• **Requirement**: Look through the material below, count the lines containing the word "reports", and state only the count.

• **Data to use**:
● ● ● ● ●

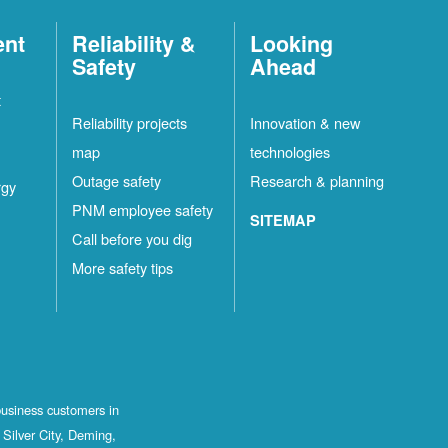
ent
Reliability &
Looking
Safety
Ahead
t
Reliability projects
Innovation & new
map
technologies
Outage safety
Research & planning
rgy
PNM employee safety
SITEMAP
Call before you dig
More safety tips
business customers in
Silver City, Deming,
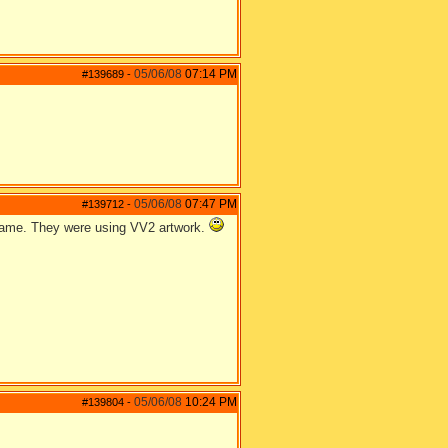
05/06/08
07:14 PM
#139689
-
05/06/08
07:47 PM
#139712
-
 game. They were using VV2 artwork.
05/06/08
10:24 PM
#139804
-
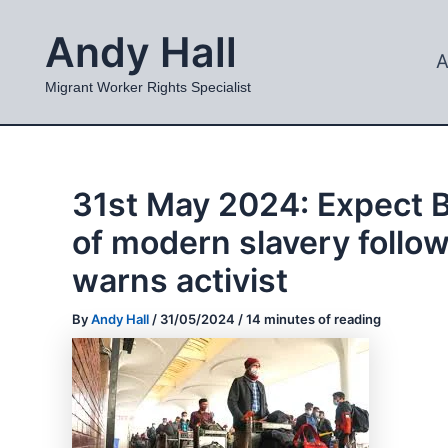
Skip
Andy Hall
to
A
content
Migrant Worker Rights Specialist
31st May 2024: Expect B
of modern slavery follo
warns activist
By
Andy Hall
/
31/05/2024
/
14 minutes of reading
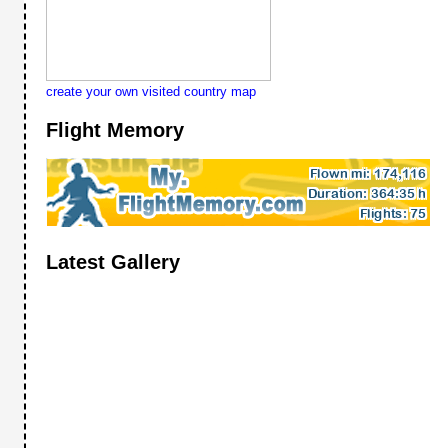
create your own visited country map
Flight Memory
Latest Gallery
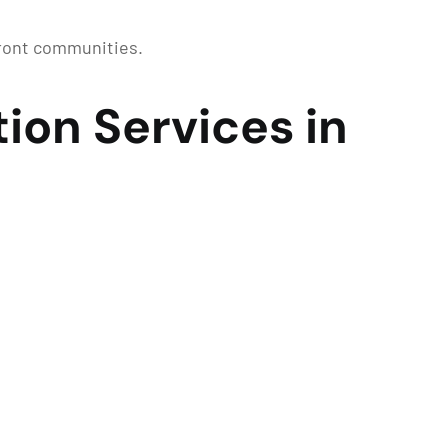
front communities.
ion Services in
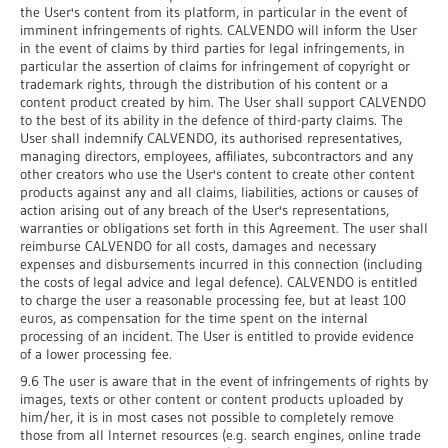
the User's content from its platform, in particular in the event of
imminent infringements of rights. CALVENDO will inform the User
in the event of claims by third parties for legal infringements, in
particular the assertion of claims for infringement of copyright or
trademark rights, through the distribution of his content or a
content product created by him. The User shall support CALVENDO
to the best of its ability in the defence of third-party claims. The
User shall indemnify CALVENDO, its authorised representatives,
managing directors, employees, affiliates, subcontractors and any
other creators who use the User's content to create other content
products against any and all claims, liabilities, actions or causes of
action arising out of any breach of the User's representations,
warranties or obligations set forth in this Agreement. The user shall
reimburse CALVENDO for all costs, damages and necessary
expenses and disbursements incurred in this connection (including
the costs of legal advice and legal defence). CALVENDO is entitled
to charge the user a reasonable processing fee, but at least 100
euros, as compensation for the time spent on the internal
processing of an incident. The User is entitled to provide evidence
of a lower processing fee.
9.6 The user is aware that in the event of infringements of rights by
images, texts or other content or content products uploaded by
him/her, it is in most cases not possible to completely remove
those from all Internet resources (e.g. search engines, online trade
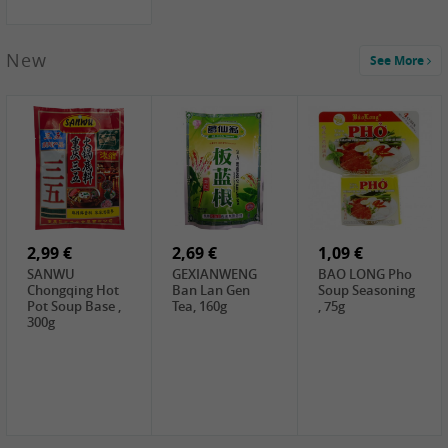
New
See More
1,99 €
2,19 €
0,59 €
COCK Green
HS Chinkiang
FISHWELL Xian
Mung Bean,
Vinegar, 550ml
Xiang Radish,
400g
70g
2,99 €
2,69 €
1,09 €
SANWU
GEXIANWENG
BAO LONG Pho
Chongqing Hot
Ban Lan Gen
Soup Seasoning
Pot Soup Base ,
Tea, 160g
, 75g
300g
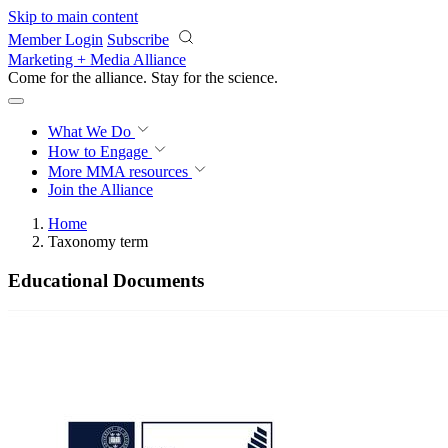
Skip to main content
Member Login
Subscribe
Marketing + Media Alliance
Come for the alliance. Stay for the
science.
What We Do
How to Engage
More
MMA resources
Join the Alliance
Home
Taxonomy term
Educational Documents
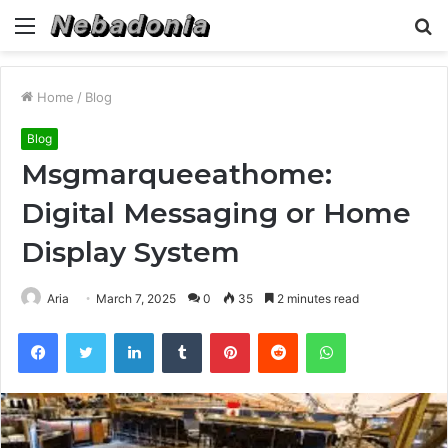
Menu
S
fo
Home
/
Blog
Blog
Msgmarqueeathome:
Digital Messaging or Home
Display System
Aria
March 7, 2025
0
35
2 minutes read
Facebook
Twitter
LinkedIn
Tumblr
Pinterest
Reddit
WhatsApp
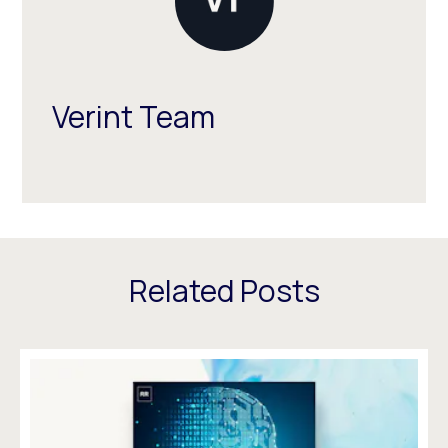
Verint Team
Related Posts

● ● ● ● ●

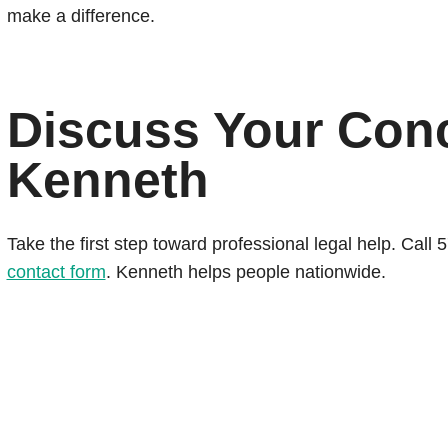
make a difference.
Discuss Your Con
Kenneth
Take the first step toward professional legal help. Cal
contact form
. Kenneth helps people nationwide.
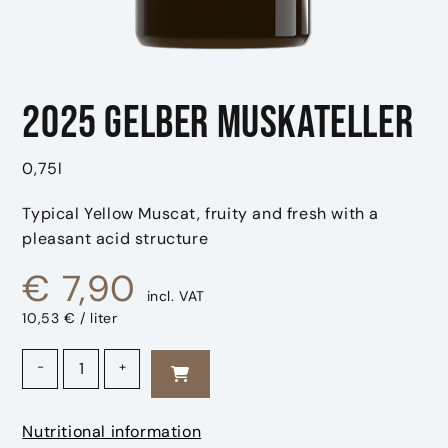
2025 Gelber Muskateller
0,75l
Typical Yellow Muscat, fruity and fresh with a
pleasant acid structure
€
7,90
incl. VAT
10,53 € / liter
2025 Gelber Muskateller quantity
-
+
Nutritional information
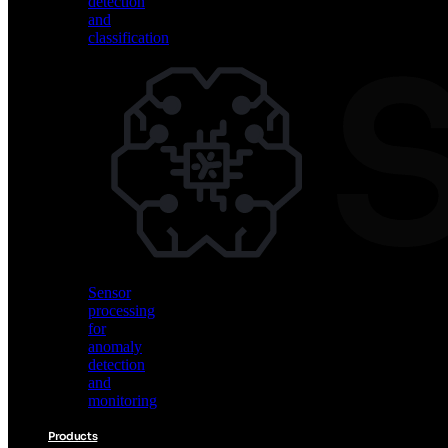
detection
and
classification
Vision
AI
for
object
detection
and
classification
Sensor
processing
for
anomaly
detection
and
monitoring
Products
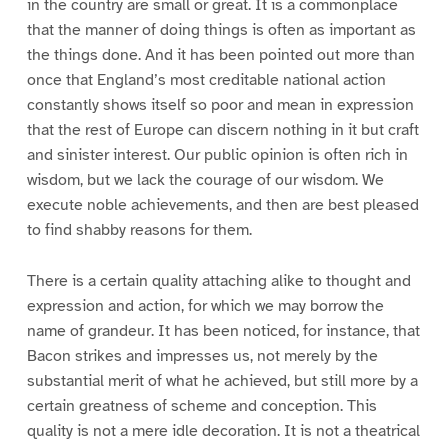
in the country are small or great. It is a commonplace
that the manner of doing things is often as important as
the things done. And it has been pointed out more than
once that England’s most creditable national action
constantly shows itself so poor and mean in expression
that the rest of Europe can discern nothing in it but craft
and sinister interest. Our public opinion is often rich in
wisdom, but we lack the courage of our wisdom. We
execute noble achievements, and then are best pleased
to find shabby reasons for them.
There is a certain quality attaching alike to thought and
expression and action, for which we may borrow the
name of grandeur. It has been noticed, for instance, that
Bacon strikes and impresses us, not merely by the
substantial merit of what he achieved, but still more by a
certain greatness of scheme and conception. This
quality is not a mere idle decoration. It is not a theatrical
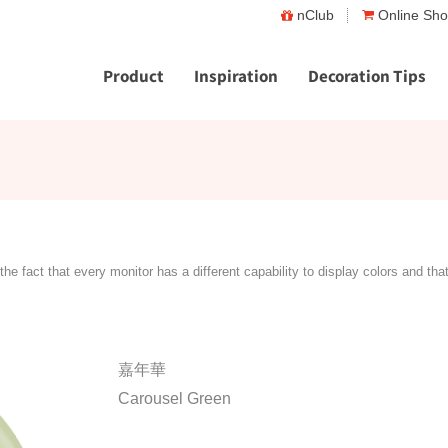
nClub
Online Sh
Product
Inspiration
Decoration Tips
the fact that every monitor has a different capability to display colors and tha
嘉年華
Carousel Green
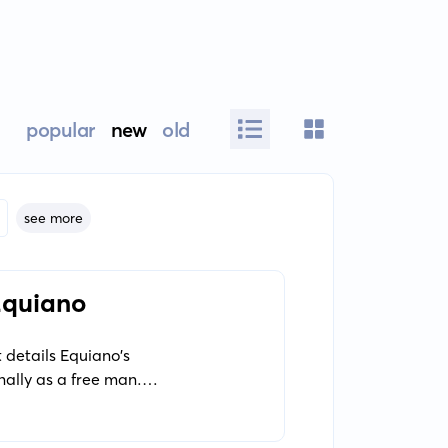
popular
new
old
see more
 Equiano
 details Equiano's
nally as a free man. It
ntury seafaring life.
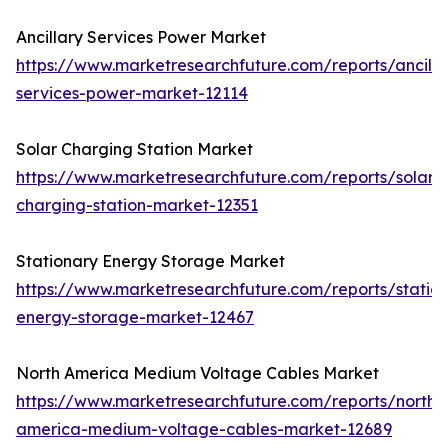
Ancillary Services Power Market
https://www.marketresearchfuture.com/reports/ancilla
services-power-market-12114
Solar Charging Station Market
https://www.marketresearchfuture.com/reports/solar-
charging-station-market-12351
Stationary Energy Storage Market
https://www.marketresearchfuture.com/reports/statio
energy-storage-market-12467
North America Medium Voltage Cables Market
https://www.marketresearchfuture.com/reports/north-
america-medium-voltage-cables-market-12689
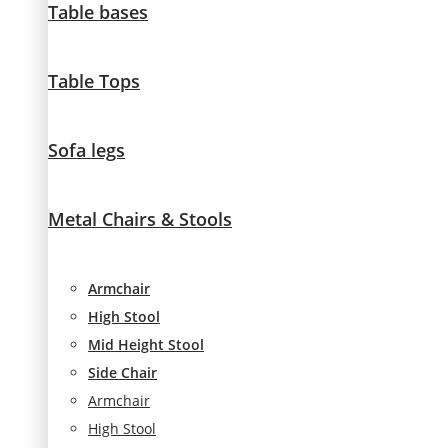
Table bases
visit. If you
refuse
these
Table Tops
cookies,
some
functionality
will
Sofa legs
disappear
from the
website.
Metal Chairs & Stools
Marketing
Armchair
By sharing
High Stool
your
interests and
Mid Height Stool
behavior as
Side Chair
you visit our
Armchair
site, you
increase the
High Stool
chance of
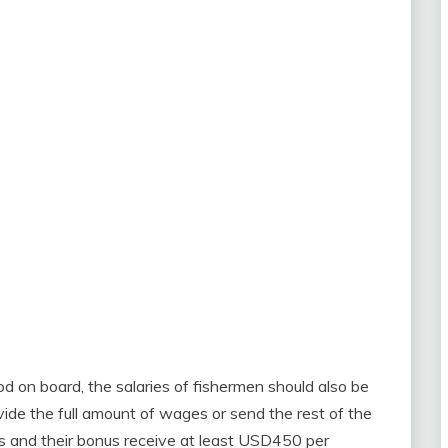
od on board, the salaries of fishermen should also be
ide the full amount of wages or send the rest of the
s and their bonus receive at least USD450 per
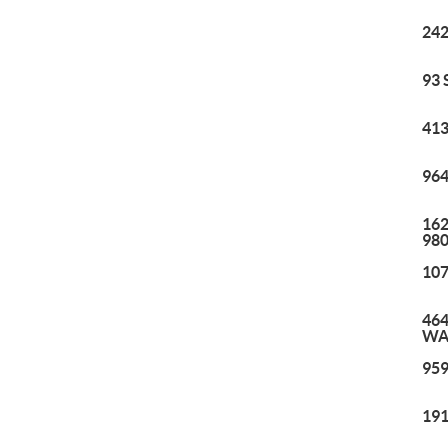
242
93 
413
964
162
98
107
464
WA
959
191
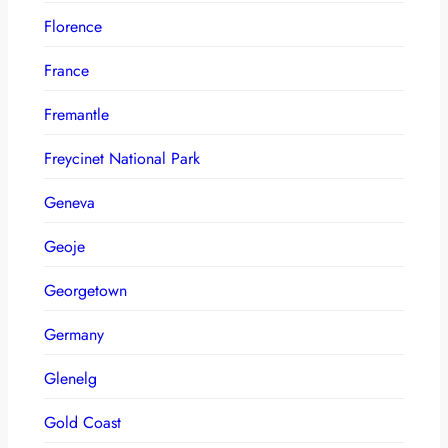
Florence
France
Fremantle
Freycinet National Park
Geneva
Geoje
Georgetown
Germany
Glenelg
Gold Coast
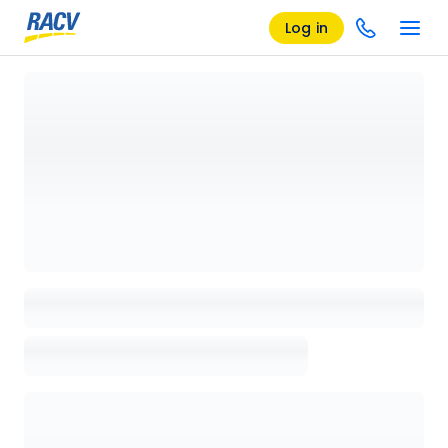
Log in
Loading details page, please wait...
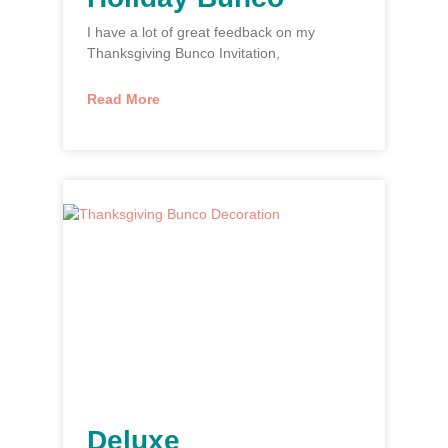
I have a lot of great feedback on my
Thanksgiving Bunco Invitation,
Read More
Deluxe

● ● ● ● ●

• **Result for this task**: 4